In an appellate brief section heading, Draine also asserts the district court erred in not ordering a competency evaluation following his motion in arrest of judgment. However, Draine does not identify any specific facts upon which the court should have relied to hold a preliminary hearing and find probable cause to order a competency evaluation following the motion in arrest of judgment. See Iowa Code § 812.3(1) (“The court may on its own motion schedule a hearing to determine probable cause if the defendant or defendant’s attorney has failed or refused to make an application under this section and the court finds that there are specific facts showing that a hearing should be held on that question.”). On our review of the record, we find no specific facts to prompt the district court to “believe a substantial question of [Draine]’s competency existed.” See Mann, 512 N.W.2d at 531.
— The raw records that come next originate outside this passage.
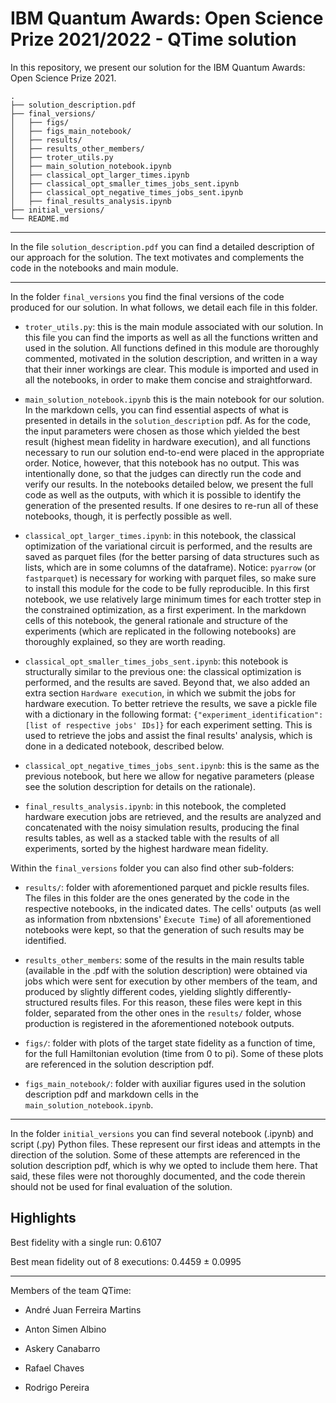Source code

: # IBM Quantum Awards: Open Science Prize 2021/2022 - QTime solution

In this repository, we present our solution for the IBM Quantum Awards: Open Science Prize 2021.

```
.
├── solution_description.pdf
├── final_versions/
│   ├── figs/ 
│   ├── figs_main_notebook/
│   ├── results/ 
│   ├── results_other_members/ 
│   ├── troter_utils.py
│   ├── main_solution_notebook.ipynb
│   ├── classical_opt_larger_times.ipynb
│   ├── classical_opt_smaller_times_jobs_sent.ipynb
│   ├── classical_opt_negative_times_jobs_sent.ipynb
│   ├── final_results_analysis.ipynb
├── initial_versions/
└── README.md
```

______________

In the file `solution_description.pdf` you can find a detailed description of our approach for the solution. The text motivates and complements the code in the notebooks and main module.

______________

In the folder `final_versions` you find the final versions of the code produced for our solution. In what follows, we detail each file in this folder.

- `troter_utils.py`: this is the main module associated with our solution. In this file you can find the imports as well as all the functions written and used in the solution. All functions defined in this module are thoroughly commented, motivated in the solution description, and written in a way that their inner workings are clear. This module is imported and used in all the notebooks, in order to make them concise and straightforward. 

- `main_solution_notebook.ipynb` this is the main notebook for our solution. In the markdown cells, you can find essential aspects of what is presented in details in the `solution_description` pdf. As for the code, the input parameters were chosen as those which yielded the best result (highest mean fidelity in hardware execution), and all functions necessary to run our solution end-to-end were placed in the appropriate order. Notice, however, that this notebook has no output. This was intentionally done, so that the judges can directly run the code and verify our results. In the notebooks detailed below, we present the full code as well as the outputs, with which it is possible to identify the generation of the presented results. If one desires to re-run all of these notebooks, though, it is perfectly possible as well.

- `classical_opt_larger_times.ipynb`: in this notebook, the classical optimization of the variational circuit is performed, and the results are saved as parquet files (for the better parsing of data structures such as lists, which are in some columns of the dataframe). Notice: `pyarrow` (or `fastparquet`) is necessary for working with parquet files, so make sure to install this module for the code to be fully reproducible. In this first notebook, we use relatively large minimum times for each trotter step in the constrained optimization, as a first experiment. In the markdown cells of this notebook, the general rationale and structure of the experiments (which are replicated in the following notebooks) are thoroughly explained, so they are worth reading.

- `classical_opt_smaller_times_jobs_sent.ipynb`: this notebook is structurally similar to the previous one: the classical optimization is performed, and the results are saved. Beyond that, we also added an extra section `Hardware execution`, in which we submit the jobs for hardware execution. To better retrieve the results, we save a pickle file with a dictionary in the following format: `{"experiment_identification": [list of respective jobs' IDs]}` for each experiment setting. This is used to retrieve the jobs and assist the final results' analysis, which is done in a dedicated notebook, described below.

- `classical_opt_negative_times_jobs_sent.ipynb`: this is the same as the previous notebook, but here we allow for negative parameters (please see the solution description for details on the rationale).

- `final_results_analysis.ipynb`: in this notebook, the completed hardware execution jobs are retrieved, and the results are analyzed and concatenated with the noisy simulation results, producing the final results tables, as well as a stacked table with the results of all experiments, sorted by the highest hardware mean fidelity.

Within the `final_versions` folder you can also find other sub-folders:

- `results/`: folder with aforementioned parquet and pickle results files. The files in this folder are the ones generated by the code in the respective notebooks, in the indicated dates. The cells' outputs (as well as information from nbxtensions' `Èxecute Time`) of all aforementioned notebooks were kept, so that the generation of such results may be identified. 

- `results_other_members`: some of the results in the main results table (available in the .pdf with the solution description) were obtained via jobs which were sent for execution by other members of the team, and produced by slightly different codes, yielding slightly differently-structured results files. For this reason, these files were kept in this folder, separated from the other ones in the `results/` folder, whose production is registered in the aforementioned notebook outputs.

- `figs/`: folder with plots of the target state fidelity as a function of time, for the full Hamiltonian evolution (time from 0 to pi). Some of these plots are referenced in the solution description pdf.

- `figs_main_notebook/`: folder with auxiliar figures used in the solution description pdf and markdown cells in the `main_solution_notebook.ipynb`.

______________

In the folder `initial_versions` you can find several notebook (.ipynb) and script (.py) Python files. These represent our first ideas and attempts in the direction of the solution. Some of these attempts are referenced in the solution description pdf, which is why we opted to include them here. That said, these files were not thoroughly documented, and the code therein should not be used for final evaluation of the solution.

## Highlights

Best fidelity with a single run:        0.6107

Best mean fidelity out of 8 executions: 0.4459 ± 0.0995

______________

Members of the team QTime:

- André Juan Ferreira Martins

- Anton Simen Albino

- Askery Canabarro

- Rafael Chaves

- Rodrigo Pereira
Finally, Draine argues the district court abused its discretion in denying his motion in arrest of judgment. See State v. Smith, 753 N.W.2d 562, 564 (Iowa 2008) (stating the denial of a motion in arrest of judgment is reviewed for an abuse of discretion). In his motion in arrest of judgment, Draine claimed he did not understand the questions asked of him during the plea colloquy, did not know what he signed when he signed the plea agreement, and did not want to plead guilty. On appeal, he claims the court should have looked beyond the plea proceedings and considered evidence of his low cognitive functioning to grant the motion. However, we will only find the district court abused its discretion if it “was exercised on clearly untenable or unreasonable grounds.” See id. “A ruling is untenable when the court bases it on an erroneous application of law.” Id.
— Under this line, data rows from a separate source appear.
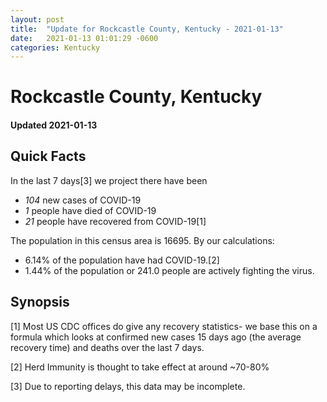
 ```yaml
---
layout: post
title:  "Update for Rockcastle County, Kentucky - 2021-01-13"
date:   2021-01-13 01:01:29 -0600
categories: Kentucky
---
```


# Rockcastle County, Kentucky
#### Updated 2021-01-13

## Quick Facts

In the last 7 days[3] we project there have been
- *104* new cases of COVID-19
- *1* people have died of COVID-19
- *21* people have recovered from COVID-19[1]

The population in this census area is 16695. By our calculations:
- 6.14% of the population have had COVID-19.[2]
- 1.44% of the population or 241.0 people are actively fighting the virus.

## Synopsis




[1] Most US CDC offices do give any recovery statistics- we base this on a formula which looks at confirmed new cases
15 days ago (the average recovery time) and deaths over the last 7 days.

[2] Herd Immunity is thought to take effect at around ~70-80%

[3] Due to reporting delays, this data may be incomplete.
At the plea hearing, the court engaged Draine in a detailed and deliberate colloquy. When Draine’s response to an inquiry prompted concern with the court, defense counsel discussed the issue with Draine off the record to ensure his understanding. The court then confirmed his understanding on the issue. When Draine responded to a question in a manner inconsistent with his prior conversations with defense counsel, counsel clarified Draine’s response, and the court confirmed this clarification with Draine. The record shows the court and counsel took pains to ensure Draine understood the plea proceeding. The record of the plea proceeding demonstrates Draine entered his “plea understandably and without fear or persuasion” and “with full knowledge of the charge against him and of his rights and the consequences of a plea of guilty.” See State v. Weckman, 180 N.W.2d 434, 436 (Iowa 1970). As a result, we conclude the district court did not abuse its discretion when it denied the motion in arrest of judgment. See id. We are not dissuaded by general evidence of Draine’s low cognitive functioning because it is insufficient to refute the plea proceeding’s clear indicia of Draine’s knowing and intelligent guilty plea. Cf. Arnold v. State, 540 N.W.2d 243, 246 (Iowa 1995) (“[W]hen an applicant’s assertions concerning the knowing and intelligent nature of a guilty plea are directly contradicted by the record, the applicant bears a special burden to establish that the record is inaccurate.”).
Draine failed to show probable cause of his incompetency to prompt a competency evaluation. The district court did not abuse its discretion in denying Draine’s motion in arrest of judgment. We affirm Draine’s conviction.